Quite often age is my stumbling block. Ideally the older person initiates the informal ‘you’. When you meet someone for the first time you seldom ask to see their passport to get their age. If it isn’t obvious you have to guess it. I’ve guessed wrong twice in the last couple of weeks. Once, I guessed the woman was about my age. I said the typical “why don’t we just say ‘you’ to each other, it’s easier”. I was wrong she was 10, perhaps 15 years older than me. Talk about what ageing well and hair dye can do. She told me subtly she should be the one to suggest such a thing but agreed. An awkward moment but it turned out well.
The next time was with a male neighbor. He and his wife had been looking after our dog while we were away. Ben and he had already made the transition to informal. I wasn’t there when that happened so I was left out. He dropped by last week when Ben wasn’t here and we had coffee. Okay, he had coffee, I had tea and a nice long interesting conversation. Although everything was pointing towards informal, after he left we were still on formal speaking terms. When Ben came home I asked him why he thought the neighbor didn’t ‘offer’ the informal. Ben smiled, shook his head and said because I was the one who should have! Man! Just when you think you have figured it out… I thought because he is older than me then it’s his duty. Wrong. He is older than me BUT we are close enough in age that the woman should take the initiative.
I know, this sounds like a world is caving in on me, but it wasn’t really all that bad. I mean, I’ve been here so long that if I have to, I can hold long and interesting conversations without directly addressing the person I’m talking to. It’s just a wrinkle in my cultural abilities that hasn’t been completely ironed out yet. Or maybe I should just put all etiquette aside and say what I think is right. But then I remember Ben’s mom’s saying “we didn’t look after pigs together” meaning we don’t know each other well enough to be on informal speaking terms. Anyway, I know it is clearly important to some people so I will continue to try and get it right. Oh, by the way, Ben’s mom never said that to me!!
And hey, oftentimes I can and do get it soooo right. So it does happen.
Toasting the Occasion
Some differences presented absolutely no problems to me. So much so that it took another American to make me see the problem. One of those things would be toasting. Quite honestly, I hadn’t done a lot of clinking glasses together before we got married. So I learned it here.
This is the way it’s done in Switzerland. Toasting is done at any meal or occasion where wine is served. You hold the glass by the stem only and not the bowl. It goes without saying that the crystal wine glass is not filled to the top and has no ice cubes in it. That way the sound that the two glasses make when clinking together is clear and fabulous. Be sure to make eye contact at the moment the glasses touch. You also say cheers or to your health. No other sayings are tolerated, which means no “here’s looking at you”, “to your eyes” or heaven forbid you should say something like “bottoms up!”
The person who showed me that it wasn’t as easy as all that, was my mother.
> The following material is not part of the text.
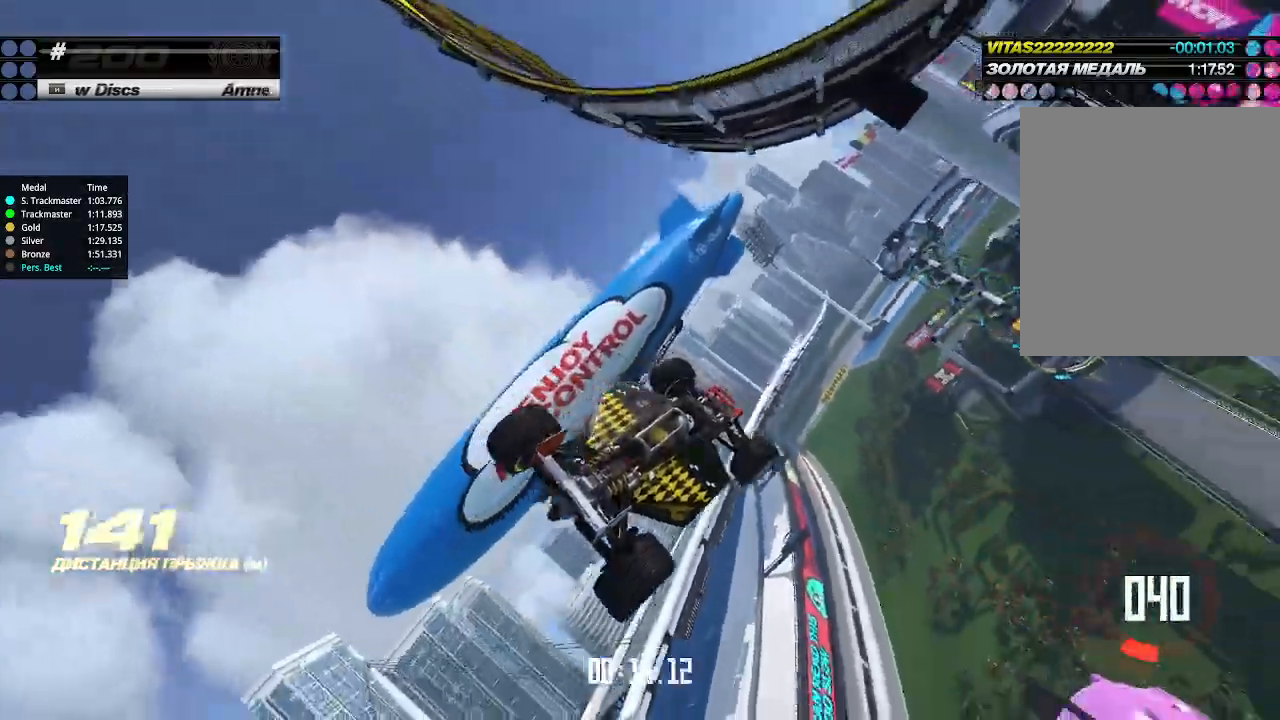
{"keys": ["right", "up"], "events": [[33, "left", "down"], [33, "right", "up"], [133, "left", "up"], [133, "right", "down"], [267, "left", "down"], [267, "right", "up"], [333, "right", "down"], [400, "left", "up"]]}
With the exception of the ice and saying “bottoms up” she had been toasting the American way for years. She looked very uncomfortable when toasting before a meal but she was a trooper and was able to go with the flow.
Before every Meal
Even the mandatory saying before each meal was also a bit of a strange ritual for my parents. It’s not difficult at all in Swiss German there are two words that you say and that’s it. After you say “E guete” you can begin your meal. In English there is nothing official that is said before a meal, believe me, “dig in” is inappropriate. But when you are here and everyone else babbles something before you start you somehow feel obliged to say something. While on an European cruise with my parents the waiters there always said “Enjoy your meal”. My parents thought that was a pleasant thing to say and adopted saying that.
Ben and I did a not-so-serious translation of what is said in Switzerland, “E guete”. It certainly isn’t as elegant as “enjoy your meal” but it does makes you smile: “A good one!”